As a veneer only covers the front surface of the tooth the treatment for having them placed is not as invasive as crowns and leaves more of your natural tooth intact. The dentist will remove half a millimeter of enamel from the front of the tooth to roughen the surface for cementing the veneer. New introductions into the market do not need grinding of the tooth surface like traditional veneers but you may need a local anesthetic during the procedure because the grinding can be painful.
An impression of your prepared tooth will be taken by the dentist by digitally scanning it or using a mold. The mold or image may be sent to a laboratory if the dentist does not have the facility for making them on-site. You may have a temporary veneer placed on the tooth until your new one is ready depending on how much of your tooth was trimmed.
When the permanent veneer is ready it will replace the temporary placement. It will be cemented to the tooth and hardened with ultraviolet light. After the veneer is in place minimal movement of the tooth can be expected. However, you may need to wear a nightguard if you have a problem with bruxism.
Dental crowns encase the entire tooth and therefore more of the tooth needs to be ground down or filed to prepare it for the placement. If you have tooth decay the dentist will remove the decayed part of the tooth before fabricating the crown. In such cases, your tooth will need to be built up to support the crown. It will also be the case if your tooth is damaged. You may be administered a local anesthetic during this procedure.
Your dentist will make an impression of your tooth either by making a mold or digitally scanning it and send it to the laboratory to develop the crown if the facility is not available at the dental office. A temporary crown will be placed on the ground down tooth to allow you to use the tooth as the crown is being fabricated.
After the permanent crown is ready the temporary crown will be removed and the permanent one will be placed on your tooth.

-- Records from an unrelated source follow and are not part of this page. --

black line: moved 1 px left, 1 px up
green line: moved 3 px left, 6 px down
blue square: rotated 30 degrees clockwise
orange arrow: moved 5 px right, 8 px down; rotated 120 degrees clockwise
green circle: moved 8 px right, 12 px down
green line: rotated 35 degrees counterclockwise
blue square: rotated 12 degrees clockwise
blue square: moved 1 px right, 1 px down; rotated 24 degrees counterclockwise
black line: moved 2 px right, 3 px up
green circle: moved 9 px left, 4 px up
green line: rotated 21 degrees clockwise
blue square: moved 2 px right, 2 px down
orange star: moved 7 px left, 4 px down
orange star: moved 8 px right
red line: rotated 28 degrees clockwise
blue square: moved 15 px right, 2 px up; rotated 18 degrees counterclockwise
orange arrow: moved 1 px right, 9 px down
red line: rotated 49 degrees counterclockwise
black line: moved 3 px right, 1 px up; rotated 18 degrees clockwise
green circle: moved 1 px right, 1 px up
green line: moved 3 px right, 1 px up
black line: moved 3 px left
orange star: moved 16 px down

The crown will be cemented into place after making any adjustments needed to make sure it fits correctly.
If you have a chipped tooth a dental veneer may be the best option for you because they can also be used for correcting the shape of your teeth.
If your tooth has a large filling, has undergone a root canal or is severely worn or cracked dental crowns that can encase the tooth up to the gum will be the best option.
Veneers and crowns can be expensive and individual expenses may vary according to the size of your tooth, the location of the tooth and the average prices in your geographic location. You will not receive help from most dental insurance programs that won’t cover cosmetic dentistry. Therefore it is suggested that you inquire with your insurance company to understand if they will cover the costs.